» TEXTO FORNECIDO:

┄┄┄┄┄┄┄┄┄┄

Além das altas temperaturas, nuvens de pó e areia, como a vista quando, no avião, ainda me aproximava de Doha, também marcam o verão no Catar. Assim, é sempre difícil enxergar prédios no horizonte, por exemplo. É como se as vistas fossem cobertas por um filtro sépia usado em fotografias, aquele que as fazem parecer mais envelhecidas.

Se, com todos esses poréns do verão catari, ainda assim gostei de conhecer Doha, o torcedor que viajar no fim do ano provavelmente terá uma experiência melhor nesse país tão diferente para os ocidentais, sobretudo se for alguém que se interessa por culturas distantes da nossa.

┄┄┄┄┄┄┄┄┄┄

» AMOSTRA DE DADOS:
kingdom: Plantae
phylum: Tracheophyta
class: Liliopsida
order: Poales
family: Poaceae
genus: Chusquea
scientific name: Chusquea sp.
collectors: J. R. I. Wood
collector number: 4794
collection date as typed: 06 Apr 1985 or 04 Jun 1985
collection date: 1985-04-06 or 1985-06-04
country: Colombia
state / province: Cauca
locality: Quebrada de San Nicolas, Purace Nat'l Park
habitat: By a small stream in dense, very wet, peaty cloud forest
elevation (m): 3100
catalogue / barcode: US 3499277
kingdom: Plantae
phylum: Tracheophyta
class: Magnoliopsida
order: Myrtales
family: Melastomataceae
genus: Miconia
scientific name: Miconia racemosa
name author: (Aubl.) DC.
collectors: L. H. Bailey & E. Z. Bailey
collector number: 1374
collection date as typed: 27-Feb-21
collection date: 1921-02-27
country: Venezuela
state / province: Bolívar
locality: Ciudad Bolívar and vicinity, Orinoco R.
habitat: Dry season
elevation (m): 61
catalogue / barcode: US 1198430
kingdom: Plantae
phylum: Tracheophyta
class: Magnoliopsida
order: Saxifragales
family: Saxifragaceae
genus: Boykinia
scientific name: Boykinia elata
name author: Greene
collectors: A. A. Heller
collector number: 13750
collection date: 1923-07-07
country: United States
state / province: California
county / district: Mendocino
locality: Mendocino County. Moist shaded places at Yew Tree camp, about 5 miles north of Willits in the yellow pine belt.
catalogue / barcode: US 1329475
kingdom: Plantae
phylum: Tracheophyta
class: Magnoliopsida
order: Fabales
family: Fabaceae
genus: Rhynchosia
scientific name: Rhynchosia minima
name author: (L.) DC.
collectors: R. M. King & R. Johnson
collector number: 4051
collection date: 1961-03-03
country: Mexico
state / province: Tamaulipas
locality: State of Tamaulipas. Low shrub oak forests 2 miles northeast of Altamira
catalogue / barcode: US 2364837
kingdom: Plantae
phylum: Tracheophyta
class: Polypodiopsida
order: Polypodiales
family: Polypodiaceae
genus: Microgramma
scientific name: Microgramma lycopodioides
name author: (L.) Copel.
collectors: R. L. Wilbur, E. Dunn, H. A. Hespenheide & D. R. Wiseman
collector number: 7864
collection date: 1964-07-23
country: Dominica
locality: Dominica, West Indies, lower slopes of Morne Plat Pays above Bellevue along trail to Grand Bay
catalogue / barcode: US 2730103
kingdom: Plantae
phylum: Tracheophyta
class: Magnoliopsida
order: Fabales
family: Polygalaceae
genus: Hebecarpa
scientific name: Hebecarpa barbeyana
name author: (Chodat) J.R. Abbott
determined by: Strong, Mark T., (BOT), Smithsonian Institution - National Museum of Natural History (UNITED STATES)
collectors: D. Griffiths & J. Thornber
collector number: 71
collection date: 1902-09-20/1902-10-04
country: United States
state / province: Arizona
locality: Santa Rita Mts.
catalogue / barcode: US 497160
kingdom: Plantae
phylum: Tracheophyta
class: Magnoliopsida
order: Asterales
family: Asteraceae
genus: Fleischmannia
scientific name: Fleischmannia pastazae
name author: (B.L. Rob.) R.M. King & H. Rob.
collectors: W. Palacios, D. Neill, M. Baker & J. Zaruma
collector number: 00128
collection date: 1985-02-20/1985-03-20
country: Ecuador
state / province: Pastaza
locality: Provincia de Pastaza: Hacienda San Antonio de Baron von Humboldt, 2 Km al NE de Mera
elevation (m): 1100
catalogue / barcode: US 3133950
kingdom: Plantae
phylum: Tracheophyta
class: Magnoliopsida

┄┄┄┄┄┄┄┄┄┄

» EXERCÍCIOS PROPOSTOS:
a) Diga se cada afirmação abaixo está de acordo com o texto sobre o verão em Doha, respondendo sim ou não e citando as palavras do texto que decidem. (i) As nuvens de pó e areia atrapalham a visão de prédios ao longe. (ii) Quem escreve não gostou de conhecer Doha. (iii) O torcedor que viajar no fim do ano deve ter uma experiência pior.
b) Retome o texto sobre o verão em Doha depois da última frase e escreva a continuação.

» RESULTADOS:
a)
(i) Sim: "é sempre difícil enxergar prédios no horizonte".
(ii) Não: "ainda assim gostei de conhecer Doha".
(iii) Não: "provavelmente terá uma experiência melhor".

b)
Com certeza, ficará impressionado com a infraestrutura do país, boa parte dela montada exclusivamente para o Mundial. Os estádios, com uma exceção, foram todos construídos para o evento. São luxuosos, confortáveis e bonitos. Os hotéis, os shoppings, o metrô e regiões como Msheireb, The Pearl, Catara e West Bay são suntuosos e refletem a riqueza do Catar, que, segundo dados do Fundo Monetário Internacional (FMI), tem o quinto maior PIB per capita do mundo. O campeonato deve ainda ser único, com todos os estádios uns próximos dos outros.

"Será um grande evento para os fãs de futebol. As pessoas não terão de viajar para ver os jogos. E o país está diante de uma oportunidade de se construir como nação. Muita gente não sabe onde o Catar fica e essa é a oportunidade de eles trazerem o foco para eles", me disse um ex-dirigente da Fifa.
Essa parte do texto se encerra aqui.